_BRIEF:_ Write the next part of the termite mound post, starting after its last sentence.

_DOCUMENT EXCERPT:_

Quick Stop: Termite Mounds

La Sagrada Familia
The Natural “La Sagrada Familia”?

Termites rule! Unless they are eating the floor boards out from underneath your home ….

But when they build their own homes, like the spinifex termites of the Northern Territory, they really know how to reach for the sky:

Cathedral Termite Mounds

A termite mound this size may comfortably hold up to a million little architects who can build at a rate of up to 40 cm per year. (At least that’s what an authority on these things told me.)

And, of course, across the way the neighbors do it differently:

Magnetic termite mounds
Magnetic termite mounds

These termite mounds, which oddly remind me of tomb stones, face east to west so only one half of the mound gets sun during any part of the day, leaving the other side in shadow to keep cool.

_Records from a dataset:_
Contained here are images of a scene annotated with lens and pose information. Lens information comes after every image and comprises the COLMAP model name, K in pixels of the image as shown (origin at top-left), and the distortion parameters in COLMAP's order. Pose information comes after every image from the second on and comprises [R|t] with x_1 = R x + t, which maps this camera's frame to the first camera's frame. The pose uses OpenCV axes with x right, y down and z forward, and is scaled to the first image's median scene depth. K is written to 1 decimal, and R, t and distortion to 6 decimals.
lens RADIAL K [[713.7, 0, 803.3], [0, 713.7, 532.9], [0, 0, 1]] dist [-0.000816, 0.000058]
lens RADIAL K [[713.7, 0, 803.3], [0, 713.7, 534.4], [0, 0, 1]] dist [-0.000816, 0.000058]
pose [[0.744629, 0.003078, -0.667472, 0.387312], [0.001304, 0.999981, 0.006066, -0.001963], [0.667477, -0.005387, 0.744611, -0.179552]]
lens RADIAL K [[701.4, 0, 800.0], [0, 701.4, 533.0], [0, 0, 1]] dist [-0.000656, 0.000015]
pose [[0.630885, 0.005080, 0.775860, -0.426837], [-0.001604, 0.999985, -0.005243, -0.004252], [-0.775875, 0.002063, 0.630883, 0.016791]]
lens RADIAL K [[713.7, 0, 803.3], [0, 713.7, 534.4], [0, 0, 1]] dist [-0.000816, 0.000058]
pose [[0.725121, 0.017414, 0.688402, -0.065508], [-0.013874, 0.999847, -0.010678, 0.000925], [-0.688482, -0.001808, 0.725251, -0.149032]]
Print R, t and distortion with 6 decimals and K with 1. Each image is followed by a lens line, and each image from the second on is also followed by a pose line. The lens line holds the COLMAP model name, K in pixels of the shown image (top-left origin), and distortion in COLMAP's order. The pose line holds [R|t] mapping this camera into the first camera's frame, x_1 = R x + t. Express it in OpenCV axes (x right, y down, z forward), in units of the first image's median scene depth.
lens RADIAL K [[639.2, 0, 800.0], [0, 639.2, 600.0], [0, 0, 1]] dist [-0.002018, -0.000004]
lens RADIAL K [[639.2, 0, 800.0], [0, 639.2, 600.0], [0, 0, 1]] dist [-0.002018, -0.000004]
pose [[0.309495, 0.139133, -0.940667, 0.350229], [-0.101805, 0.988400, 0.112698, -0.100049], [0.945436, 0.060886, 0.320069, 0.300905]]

_TASK RESPONSE:_
Lastly, when termites build their mounds at the base of trees, they hollow out the trunks. Who cares, right? Well, these hollow trunks have traditionally been harvested by the Aboriginal people of Australia and turned into the didgeridoo! The didgeridoo is a unique musical instrument you have to hear to fully appreciate.

Photo courtesy of Google
Photo courtesy of Google

(Incidentally, an Australian once showed me how he could play a vacuum cleaner like a didgeridoo; so, with a little practice, you too can enjoy the sounds of the Outback in your own home — sort of.)